He stressed that misguided environmental justice mandates hurt more than helped vulnerable communities by reducing jobs and raising energy prices. He explained how renewable energy mandates and natural gas bans made affordable housing more difficult to construct, against squeezing low-income Americans.

“Higher electricity prices and diminished access to affordable energy sources are the last things these communities need,” Hollie said.

However, environmental justice activists say that the bill does not go far enough. Dr. Mildred McLain, co-founder and executive director of the Harambe House, told the committee that the Environmental Justice for All Act was a “promising start,” but “systemic injustices” resulting from federal decisions were a large problem.

“NEPA has been a tool for us and this bill reinforces what NEPA is trying to do and what the current administration is trying to roll back,” she said.

Dr. Robert Bullard , professor of Urban Planning and Environmental Policy at Texas Southern University, agreed.

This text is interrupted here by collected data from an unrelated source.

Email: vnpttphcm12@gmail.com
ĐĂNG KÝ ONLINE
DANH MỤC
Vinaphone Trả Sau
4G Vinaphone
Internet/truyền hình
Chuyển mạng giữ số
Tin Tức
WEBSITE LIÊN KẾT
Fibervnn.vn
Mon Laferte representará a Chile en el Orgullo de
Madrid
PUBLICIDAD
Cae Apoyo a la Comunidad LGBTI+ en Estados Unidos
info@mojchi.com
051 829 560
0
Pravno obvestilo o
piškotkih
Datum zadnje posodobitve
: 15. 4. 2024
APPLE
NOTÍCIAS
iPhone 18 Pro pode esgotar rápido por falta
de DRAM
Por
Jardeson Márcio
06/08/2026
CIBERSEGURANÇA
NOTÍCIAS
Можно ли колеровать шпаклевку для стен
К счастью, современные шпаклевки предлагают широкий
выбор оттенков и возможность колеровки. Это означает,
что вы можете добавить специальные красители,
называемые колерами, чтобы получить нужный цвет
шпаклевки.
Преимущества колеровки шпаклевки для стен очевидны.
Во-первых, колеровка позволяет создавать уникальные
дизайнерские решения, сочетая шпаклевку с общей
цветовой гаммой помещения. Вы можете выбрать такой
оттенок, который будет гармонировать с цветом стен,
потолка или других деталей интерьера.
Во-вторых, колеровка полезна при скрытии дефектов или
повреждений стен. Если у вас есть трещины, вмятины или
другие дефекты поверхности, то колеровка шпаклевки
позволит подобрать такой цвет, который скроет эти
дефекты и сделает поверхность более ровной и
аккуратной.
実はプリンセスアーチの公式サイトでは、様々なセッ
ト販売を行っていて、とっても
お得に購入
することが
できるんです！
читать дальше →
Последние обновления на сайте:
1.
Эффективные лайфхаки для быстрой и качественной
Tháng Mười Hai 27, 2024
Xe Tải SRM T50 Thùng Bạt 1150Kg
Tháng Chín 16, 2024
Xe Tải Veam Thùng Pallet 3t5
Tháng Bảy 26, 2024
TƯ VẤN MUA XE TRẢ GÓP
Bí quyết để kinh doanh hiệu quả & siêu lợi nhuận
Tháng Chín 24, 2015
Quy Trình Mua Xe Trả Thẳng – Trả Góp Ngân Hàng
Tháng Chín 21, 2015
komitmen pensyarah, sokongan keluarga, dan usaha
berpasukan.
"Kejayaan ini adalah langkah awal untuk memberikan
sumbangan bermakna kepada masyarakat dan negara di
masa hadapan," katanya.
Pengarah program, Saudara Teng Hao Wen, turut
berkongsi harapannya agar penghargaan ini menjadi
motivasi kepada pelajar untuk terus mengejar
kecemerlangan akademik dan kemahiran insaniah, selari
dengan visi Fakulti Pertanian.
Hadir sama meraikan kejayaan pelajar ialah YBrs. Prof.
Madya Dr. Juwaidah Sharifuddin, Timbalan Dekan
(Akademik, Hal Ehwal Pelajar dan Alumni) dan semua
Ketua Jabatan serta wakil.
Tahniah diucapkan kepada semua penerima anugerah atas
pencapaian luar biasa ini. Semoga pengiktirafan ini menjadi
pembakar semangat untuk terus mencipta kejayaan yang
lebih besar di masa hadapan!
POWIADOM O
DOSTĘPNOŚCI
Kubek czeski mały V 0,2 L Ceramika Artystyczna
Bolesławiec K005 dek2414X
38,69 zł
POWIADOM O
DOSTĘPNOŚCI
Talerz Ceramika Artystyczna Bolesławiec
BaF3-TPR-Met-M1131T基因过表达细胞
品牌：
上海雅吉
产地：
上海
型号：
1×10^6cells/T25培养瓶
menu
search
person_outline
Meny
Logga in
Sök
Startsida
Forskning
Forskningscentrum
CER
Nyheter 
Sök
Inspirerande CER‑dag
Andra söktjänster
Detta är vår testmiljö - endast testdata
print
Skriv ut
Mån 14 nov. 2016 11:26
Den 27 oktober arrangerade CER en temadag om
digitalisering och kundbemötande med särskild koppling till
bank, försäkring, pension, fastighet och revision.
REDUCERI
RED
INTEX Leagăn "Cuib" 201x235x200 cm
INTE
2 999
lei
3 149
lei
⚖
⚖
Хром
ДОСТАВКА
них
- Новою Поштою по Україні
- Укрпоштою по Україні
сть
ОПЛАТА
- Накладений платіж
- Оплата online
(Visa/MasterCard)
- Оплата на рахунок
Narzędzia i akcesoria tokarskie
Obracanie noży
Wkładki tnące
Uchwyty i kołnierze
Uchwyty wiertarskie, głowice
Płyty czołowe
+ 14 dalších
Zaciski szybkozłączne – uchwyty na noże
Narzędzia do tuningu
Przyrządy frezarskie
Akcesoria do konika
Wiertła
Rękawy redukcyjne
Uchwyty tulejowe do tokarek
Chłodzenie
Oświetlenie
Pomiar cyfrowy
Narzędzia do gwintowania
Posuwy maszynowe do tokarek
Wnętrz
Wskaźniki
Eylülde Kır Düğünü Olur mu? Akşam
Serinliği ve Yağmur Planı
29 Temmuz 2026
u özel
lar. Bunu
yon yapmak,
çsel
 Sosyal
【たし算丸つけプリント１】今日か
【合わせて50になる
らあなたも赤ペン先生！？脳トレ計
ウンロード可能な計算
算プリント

“All communities and all zip codes are not created equal. If a community happens to be poor, inhabited largely by people of color, or physically located on the wrong side of the tracks, river, or highway it’s likely to see less protection,” said Bullard, who noted that minorities are more likely to live near Superfund sites.

He spoke of the need to change permitting requirements to consider potential cumulative impacts to human health, to strengthen NEPA regulations, and to invest in public health, including outdoor access.